Correlation Between Visa and Sol Gel
Can any of the company-specific risk be diversified away by investing in both Visa and Sol Gel at the same time? Although using a correlation coefficient on its own may not help to predict future stock returns, this module helps to understand the diversifiable risk of combining Visa and Sol Gel into the same portfolio, which is an essential part of the fundamental portfolio management process.
By analyzing existing cross correlation between Visa Class A and Sol Gel Technologies, you can compare the effects of market volatilities on Visa and Sol Gel and check how they will diversify away market risk if combined in the same portfolio for a given time horizon. You can also utilize pair trading strategies of matching a long position in Visa with a short position of Sol Gel. Check out your portfolio center. Please also check ongoing floating volatility patterns of Visa and Sol Gel.

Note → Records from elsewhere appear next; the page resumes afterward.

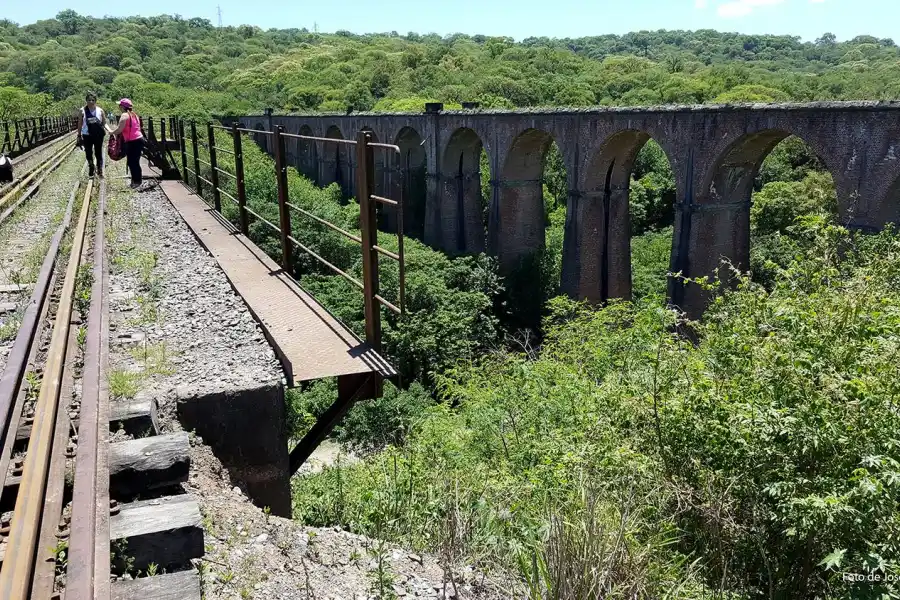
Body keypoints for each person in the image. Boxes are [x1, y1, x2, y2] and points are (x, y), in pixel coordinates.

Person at [106, 98, 144, 188]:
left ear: (123, 107)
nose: (119, 107)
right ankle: (137, 180)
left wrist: (111, 132)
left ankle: (136, 181)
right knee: (135, 161)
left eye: (120, 105)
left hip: (132, 141)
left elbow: (120, 129)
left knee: (132, 162)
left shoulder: (124, 115)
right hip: (139, 139)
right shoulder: (134, 115)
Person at [78, 92, 105, 178]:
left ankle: (100, 169)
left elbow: (104, 122)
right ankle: (91, 167)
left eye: (93, 100)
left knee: (98, 153)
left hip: (98, 135)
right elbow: (80, 123)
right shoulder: (82, 111)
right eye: (89, 100)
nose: (91, 101)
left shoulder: (100, 110)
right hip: (87, 135)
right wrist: (79, 135)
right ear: (86, 100)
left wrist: (106, 131)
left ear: (95, 101)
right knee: (88, 153)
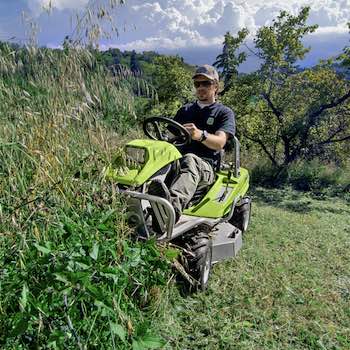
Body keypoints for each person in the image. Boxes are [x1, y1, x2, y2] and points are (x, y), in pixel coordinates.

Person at [149, 64, 235, 222]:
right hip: (179, 160)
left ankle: (171, 210)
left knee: (190, 159)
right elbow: (170, 138)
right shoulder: (185, 111)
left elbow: (220, 142)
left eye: (206, 83)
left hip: (206, 167)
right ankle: (136, 195)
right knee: (157, 157)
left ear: (216, 86)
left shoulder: (223, 113)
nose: (201, 87)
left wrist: (200, 135)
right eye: (197, 84)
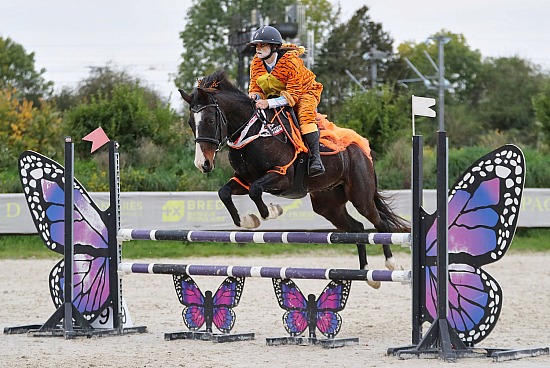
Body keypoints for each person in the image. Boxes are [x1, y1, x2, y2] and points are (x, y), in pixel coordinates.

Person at [247, 25, 325, 177]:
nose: (258, 49)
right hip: (277, 95)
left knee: (304, 114)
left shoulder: (291, 62)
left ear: (274, 47)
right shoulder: (256, 62)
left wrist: (268, 103)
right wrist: (254, 96)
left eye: (262, 45)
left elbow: (293, 97)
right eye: (256, 45)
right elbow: (255, 88)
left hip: (304, 92)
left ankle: (316, 159)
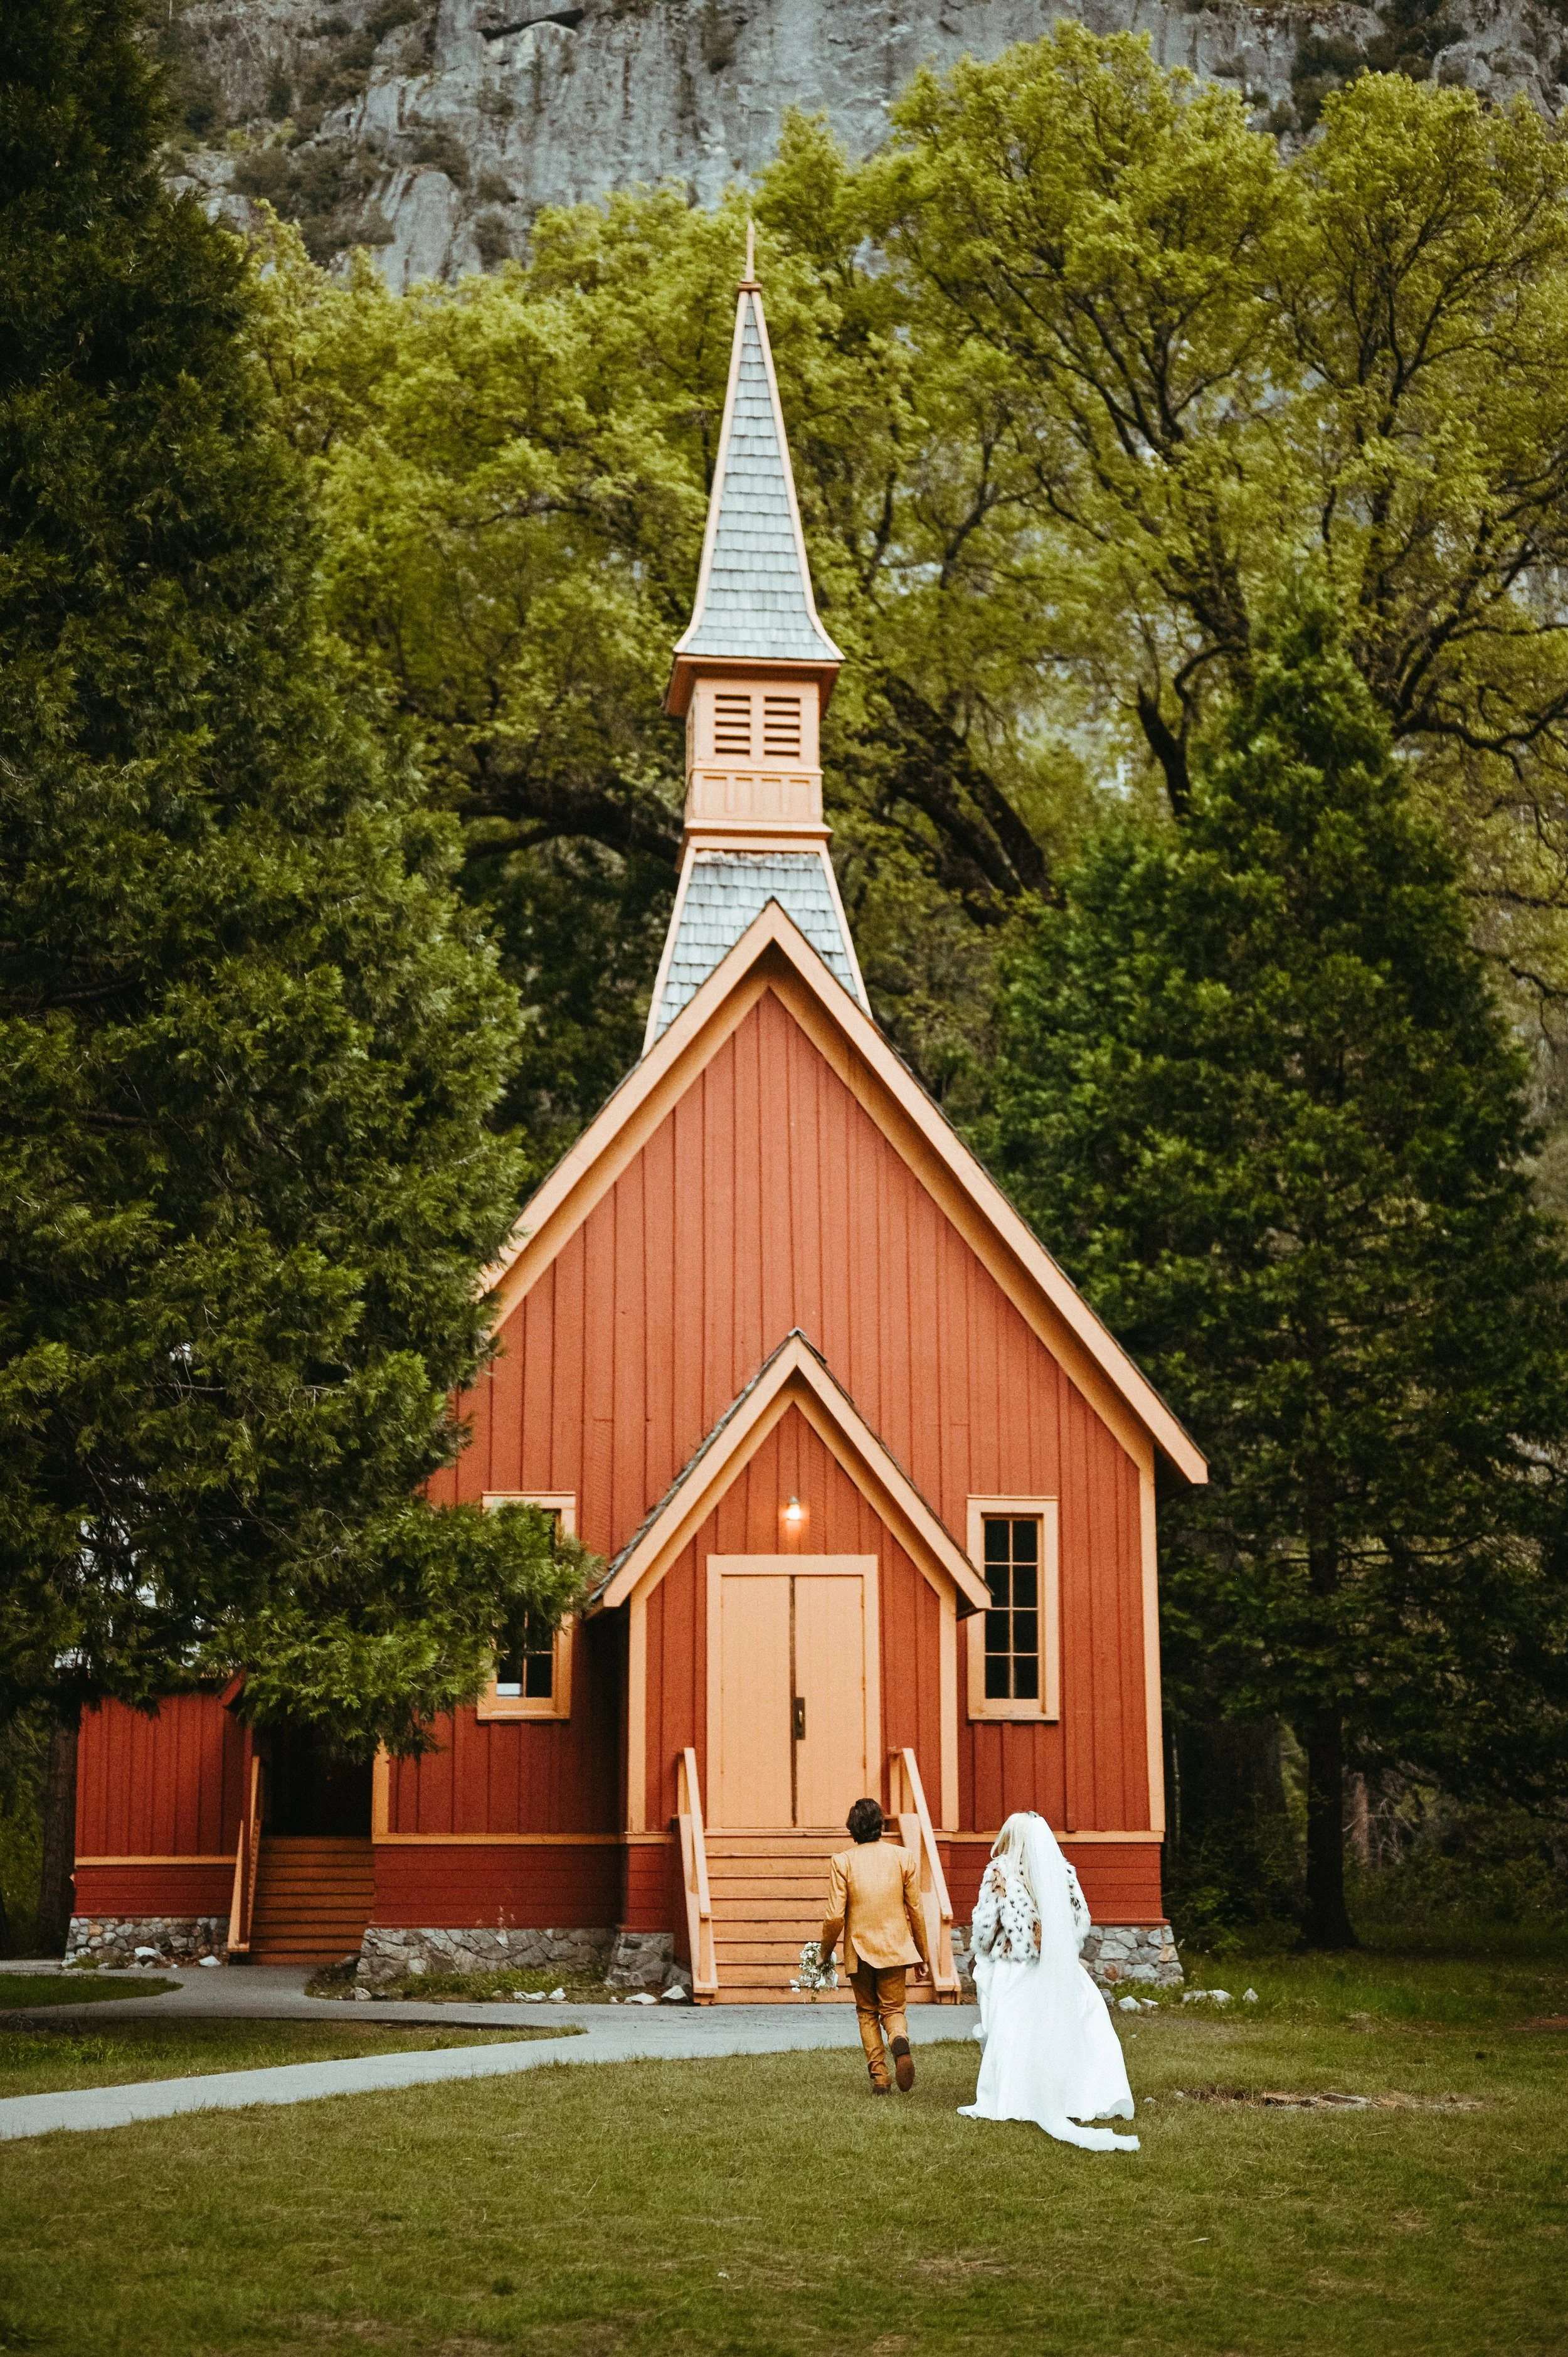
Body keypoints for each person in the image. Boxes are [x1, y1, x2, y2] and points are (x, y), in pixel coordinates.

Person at [958, 1811, 1140, 2152]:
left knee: (1014, 2032)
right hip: (1058, 1967)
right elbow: (1080, 1919)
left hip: (1015, 1964)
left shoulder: (1000, 1871)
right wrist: (1062, 1951)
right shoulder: (1064, 1872)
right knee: (1071, 2028)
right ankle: (1075, 2095)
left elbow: (985, 1922)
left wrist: (982, 1951)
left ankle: (1015, 2098)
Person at [818, 1796, 931, 2094]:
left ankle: (880, 2078)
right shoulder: (904, 1858)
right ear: (880, 1824)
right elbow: (916, 1911)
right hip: (896, 1947)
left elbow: (833, 1917)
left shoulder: (843, 1862)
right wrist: (923, 1955)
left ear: (852, 1828)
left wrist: (824, 1953)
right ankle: (898, 2039)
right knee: (893, 2010)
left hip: (860, 1950)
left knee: (867, 2011)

Diversification Opportunities for Visa and Sol Gel
Average diversification
The 3 months correlation between Visa and Sol is 0.15. Overlapping area represents the amount of risk that can be diversified away by holding Visa Class A and Sol Gel Technologies in the same portfolio, assuming nothing else is changed. The correlation between historical prices or returns on Sol Gel Technologies and Visa is a relative statistical measure of the degree to which these equity instruments tend to move together. The correlation coefficient measures the extent to which returns on Visa Class A are associated (or correlated) with Sol Gel. Values of the correlation coefficient range from -1 to +1, where. The correlation of zero (0) is possible when the price movement of Sol Gel Technologies has no effect on the direction of Visa i.e., Visa and Sol Gel go up and down completely randomly.
Pair Corralation between Visa and Sol Gel
Taking into account the 90-day investment horizon Visa Class A is expected to under-perform the Sol Gel. But the stock apears to be less risky and, when comparing its historical volatility, Visa Class A is 68.74 times less risky than Sol Gel. The stock trades about -0.12 of its potential returns per unit of risk. The Sol Gel Technologies is currently generating about 0.2 of returns per unit of risk over similar time horizon. If you would invest 48.00 in Sol Gel Technologies on October 14, 2024 and sell it today you would earn a total of 57.00 from holding Sol Gel Technologies or generate 118.75% return on investment over 90 days.
Time Period | 3 Months [change] |
Direction | Moves Together |
Strength | Insignificant |
Accuracy | 100.0% |
Values | Daily Returns |
Visa Class A vs. Sol Gel Technologies
Performance |
Timeline |
Visa Class A |
Sol Gel Technologies |
Visa and Sol Gel Volatility Contrast
Predicted Return Density |
Returns |
Pair Trading with Visa and Sol Gel
The main advantage of trading using opposite Visa and Sol Gel positions is that it hedges away some unsystematic risk. Because of two separate transactions, even if Visa position performs unexpectedly, Sol Gel can make up some of the losses. Pair trading also minimizes risk from directional movements in the market. For example, if an entire industry or sector drops because of unexpected headlines, the short position in Sol Gel will offset losses from the drop in Sol Gel's long position.Visa vs. American Express | Visa vs. PayPal Holdings | Visa vs. Capital One Financial | Visa vs. Upstart Holdings |
Check out your portfolio center.Note that this page's information should be used as a complementary analysis to find the right mix of equity instruments to add to your existing portfolios or create a brand new portfolio. You can also try the Economic Indicators module to top statistical indicators that provide insights into how an economy is performing.